Tate steps down as wrestling coach
Terry Tate was instrumental in turning around the Tyrone wrestling program.
As coach, he led the Eagles to a combined 14 wins in the last two years, including a 7-4 mark this season. In his first three seasons, Tyrone had eight combined wins.
But Tate, who won a Class 2A state title as a wrestler for Tyrone at 275 in 2005, has resigned his position as head coach, citing work commitments as the funeral director for the Richard H. Searer Funeral Home Inc.
“We just bought a second funeral home (Feller Memorial Home), so my time is spread pretty thin,” Tate said. “I sort of let a couple people know throughout the year that this would be my last year as head coach. I was really busy this season. We sort of got hit with COVID pretty hard the end of November, throughout December, January and February.
“We do roughly 55 to 60 funerals a year, and adding on a second funeral home that does about the same number of calls, we’re looking at about 120 calls a year. Being the owner and the only licensed director on staff right now, I don’t know what that looks like as far as time that I can devote to wrestling.”
Tate certainly had to multitask this season between work, coaching during a pandemic and being a husband to his wife Ashley. He was able to coach in every dual meet and tournament — except the one-day Southwest Regional because of a funeral.
“I think this year sort of exposed the obstacles that I could face being a funeral director, being on call 24/7 and trying to be a coach, especially having a season where you have to adapt to everything with COVID,” he said.
“You’re not sure when your matches are. We just sort of took what matches that we could get, and it didn’t always work out on the weekends with funerals scheduled and people passing away. I guess I was trying to do three things at one time because I’ve got to be a husband to my wife. She’s extremely understanding and wonderful.”
Tate said he will stay on a volunteer coach if the new coach wants him to.
Whoever gets hired has big shoes to fill. Tate’s first years were spent coaching teams with very lean rosters. This season, the Eagles had a full lineup, won their sectional tournament and had a state qualifier and 100-bout winner Hunter Walk.

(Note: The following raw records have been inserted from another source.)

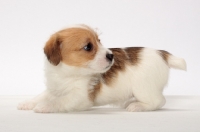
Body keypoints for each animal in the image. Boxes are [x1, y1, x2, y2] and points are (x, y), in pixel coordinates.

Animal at [17, 24, 186, 112]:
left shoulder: (80, 97)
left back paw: (136, 106)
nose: (111, 55)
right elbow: (42, 95)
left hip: (144, 88)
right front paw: (28, 103)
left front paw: (45, 106)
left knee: (159, 101)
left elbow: (60, 101)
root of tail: (162, 53)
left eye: (99, 41)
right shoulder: (54, 89)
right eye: (88, 47)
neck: (68, 73)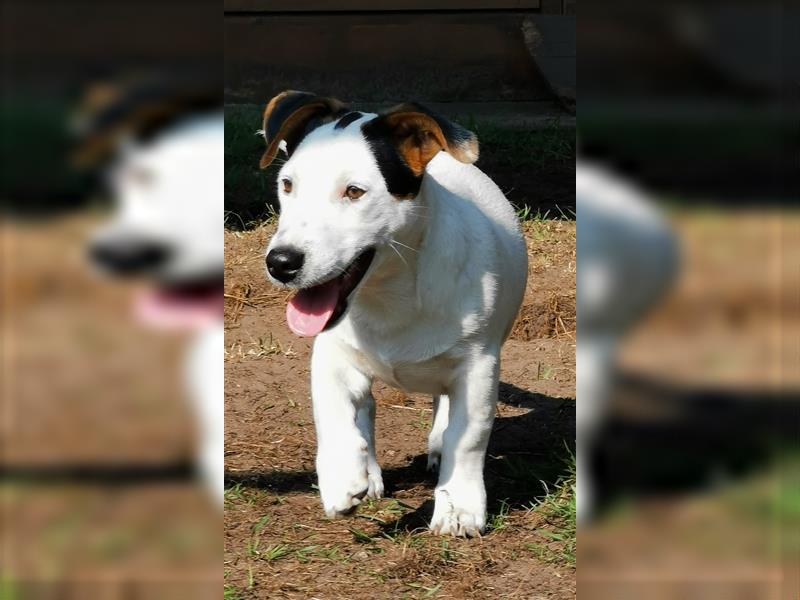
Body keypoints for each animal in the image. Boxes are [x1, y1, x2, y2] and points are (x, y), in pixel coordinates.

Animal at [260, 91, 528, 536]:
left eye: (354, 192)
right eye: (287, 185)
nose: (281, 262)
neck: (387, 295)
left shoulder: (478, 367)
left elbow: (467, 437)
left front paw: (458, 505)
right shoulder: (330, 354)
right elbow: (333, 413)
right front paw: (342, 475)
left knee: (443, 407)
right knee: (365, 408)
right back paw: (366, 470)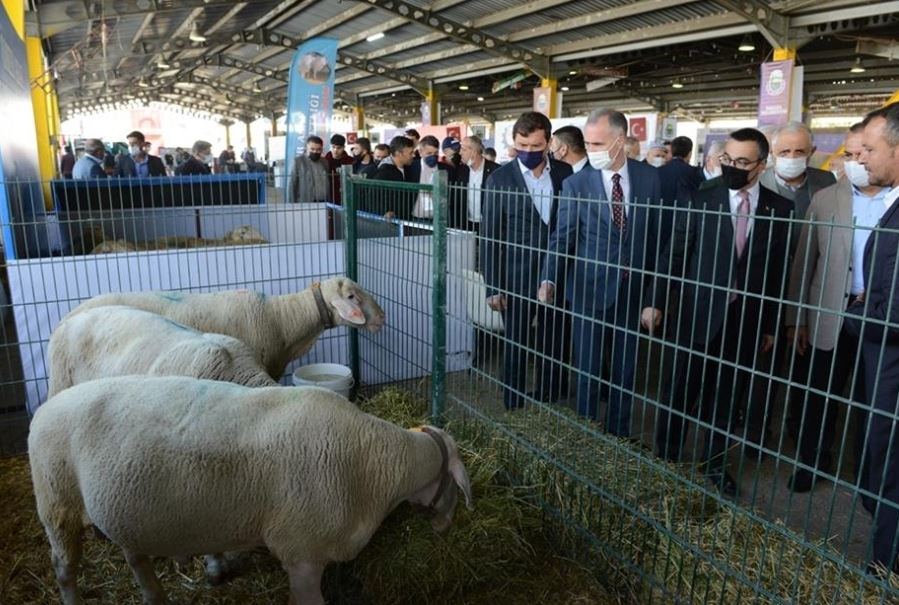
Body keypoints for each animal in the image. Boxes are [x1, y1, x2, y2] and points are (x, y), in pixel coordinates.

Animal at [27, 378, 472, 604]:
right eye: (454, 484)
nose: (447, 528)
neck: (376, 465)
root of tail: (45, 408)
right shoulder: (302, 552)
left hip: (124, 508)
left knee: (135, 557)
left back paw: (155, 597)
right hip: (56, 502)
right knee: (64, 569)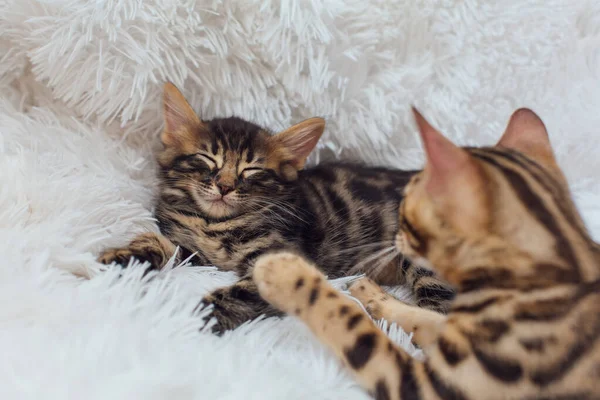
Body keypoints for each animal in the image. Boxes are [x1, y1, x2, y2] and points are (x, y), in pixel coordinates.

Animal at [98, 83, 454, 332]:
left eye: (251, 170)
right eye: (207, 159)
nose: (224, 186)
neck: (213, 222)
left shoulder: (283, 258)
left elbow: (238, 294)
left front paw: (197, 316)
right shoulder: (198, 252)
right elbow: (159, 244)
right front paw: (125, 256)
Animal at [253, 108, 600, 398]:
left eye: (408, 216)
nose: (396, 238)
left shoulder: (428, 385)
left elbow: (348, 323)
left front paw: (285, 273)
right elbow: (426, 319)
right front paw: (374, 297)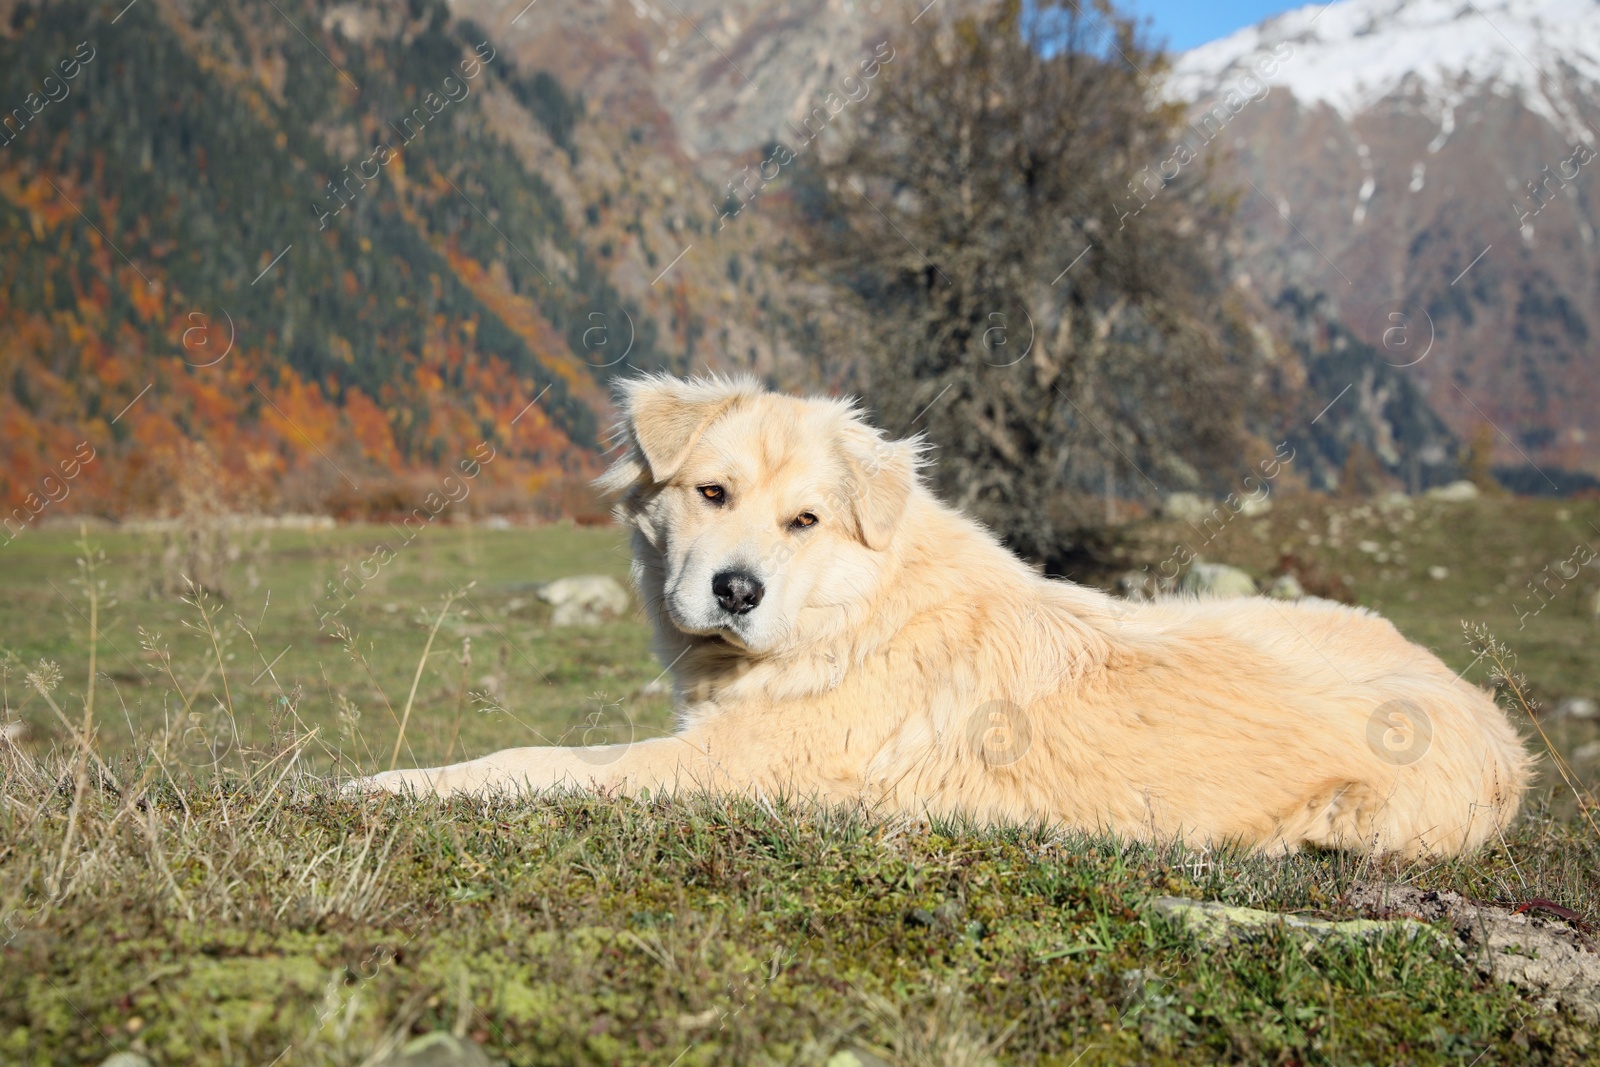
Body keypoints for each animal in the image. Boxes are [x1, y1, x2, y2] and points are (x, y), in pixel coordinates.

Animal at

“I’m happy with where it’s currently at,” Tate said. “I know between the coaches I had, or have, Mr. (Luke) Rhoades (athletic director), Tom Rumberger and the rest of the boosters, as well as the elementary coaches, I don’t see us taking a step back just by me leaving.
“I think that there are enough people in place and the culture has been changed enough to where we can have somebody come in and do the same thing that I’ve been doing. Somebody will come in and do exactly what I did.”
Tate said he’ll miss the working relationships with the wrestlers.
“I’ll just miss seeing them do something I don’t know if they thought they could do at the beginning,” he said. “That’s probably the number one thing. Winning is fun and watching the kids get better is fun, but seeing the maturity level of the kids that are coming in is what I’ll miss the most.”